Respiró hondo. A pesar de que el artefacto había sido construido por un auténtico profesional, un genio legendario de las bombas en miniatura, no resultaba agradable circular con el maldito artilugio en el bolsillo de la chaqueta, a escasos centímetros del corazón y demás órganos vitales. Tampoco se sentía particularmente cómodo sentado junto al mismo.

Aquella era la tercera instalación de la noche y le quedaba otra por hacer, en un cine donde proyectaban anticuadas películas de pornografía heterosexual. Casi le consumía el deseo de llevar a cabo su misión, y eso le intranquilizaba.

Contempló a los dos amantes, cada vez más excitados y sin prestar atención alguna a la película, y pensó que ojalá estuvieran sentados cerca de la pequeña caja negra cuando esta empezara a liberar su gas, y al cabo de treinta segundos cuando la bola de fuego abrasara todo lo existente entre la pantalla y la máquina de palomitas de maíz.
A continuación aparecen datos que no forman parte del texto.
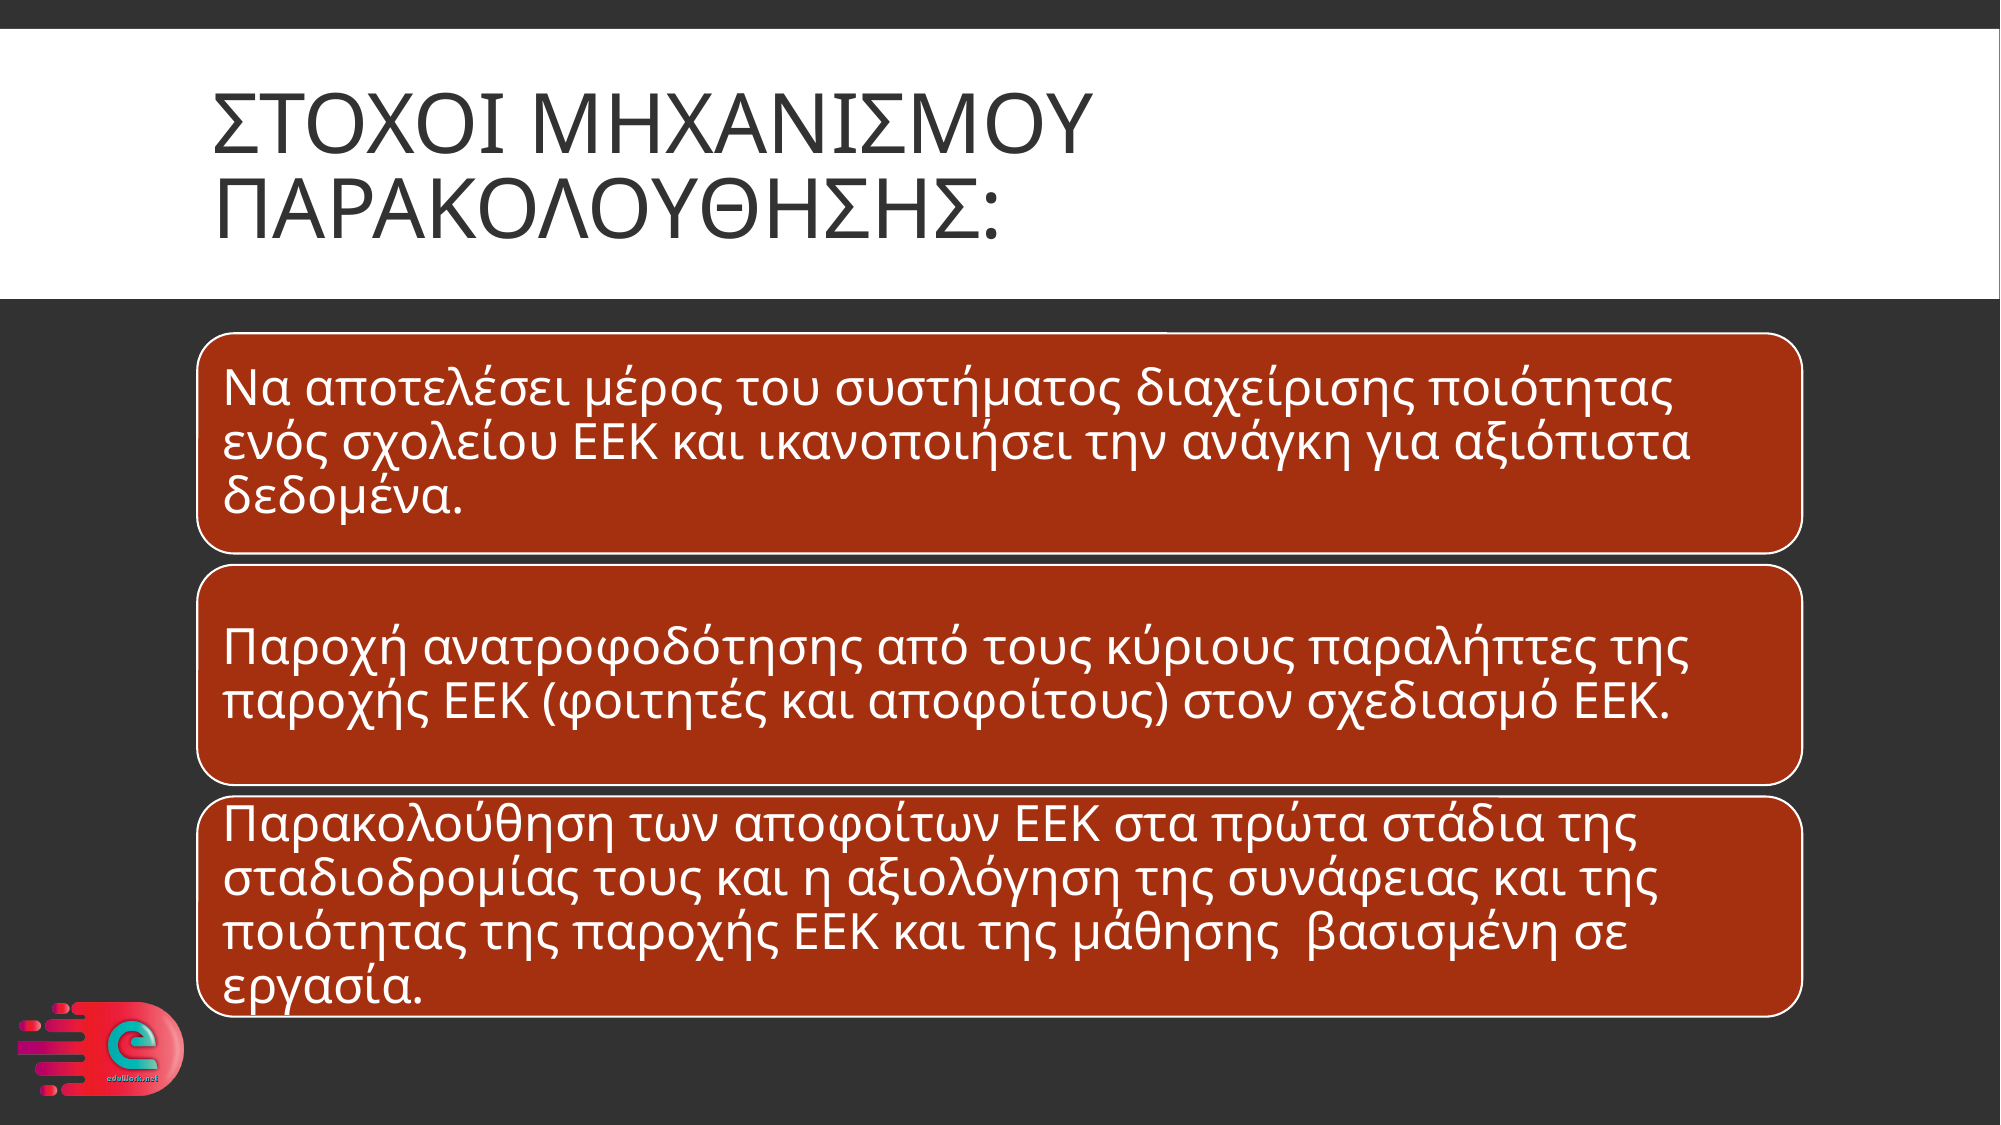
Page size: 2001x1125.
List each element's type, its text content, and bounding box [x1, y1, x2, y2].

title στοχοι μηχανισμου παρακολουθησησ: [197, 46, 1803, 295]
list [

Eso le gustaría.

Pero el grupo al que pertenecía no era partidario de la violencia, ni de la matanza indiscriminada de personas inocentes o insignificantes. Habían ejecutado a algunas víctimas que se lo merecían. Sin embargo, su especialidad era la demolición de estructuras utilizadas por el enemigo. Elegían blancos fáciles: clínicas abortistas desarmadas, desprotegidas dependencias del ACLU, o insospechables antros de perdición. No podían irles mejor las cosas. Ni una sola detención en dieciocho meses.

Eran las doce cuarenta, hora de regresar apresuradamente a su coche, aparcado a cuatro manzanas, en busca de otra caja negra para instalarla en el cine Pussycat, a seis manzanas de distancia, que cerraba a la una y media. El Pussycat ocupaba el número dieciocho o diecinueve en la lista, no lo recordaba con exactitud, pero de lo que sí estaba seguro era de que en tres horas y veinte minutos exactamente, los cines porno de Washington volarían por los aires. Se suponía que se habrían instalado cajas negras en veintidós antros aquella noche, que a las cuatro de la madrugada estarían cerrados, desiertos y arrasados. Tres de sesión continua habían sido eliminados de la lista, porque el grupo no era partidario de la violencia.

Se ajustó las gafas oscuras y echó una última ojeada a la butaca contigua. A juzgar por los vasos y bolsas de palomitas en el suelo, el local sólo se barría una vez por semana. Nadie detectaría el interruptor y el tubo, apenas visibles entre la harapienta tapicería. Pulsó cautelosamente el interruptor y abandonó el Montrose.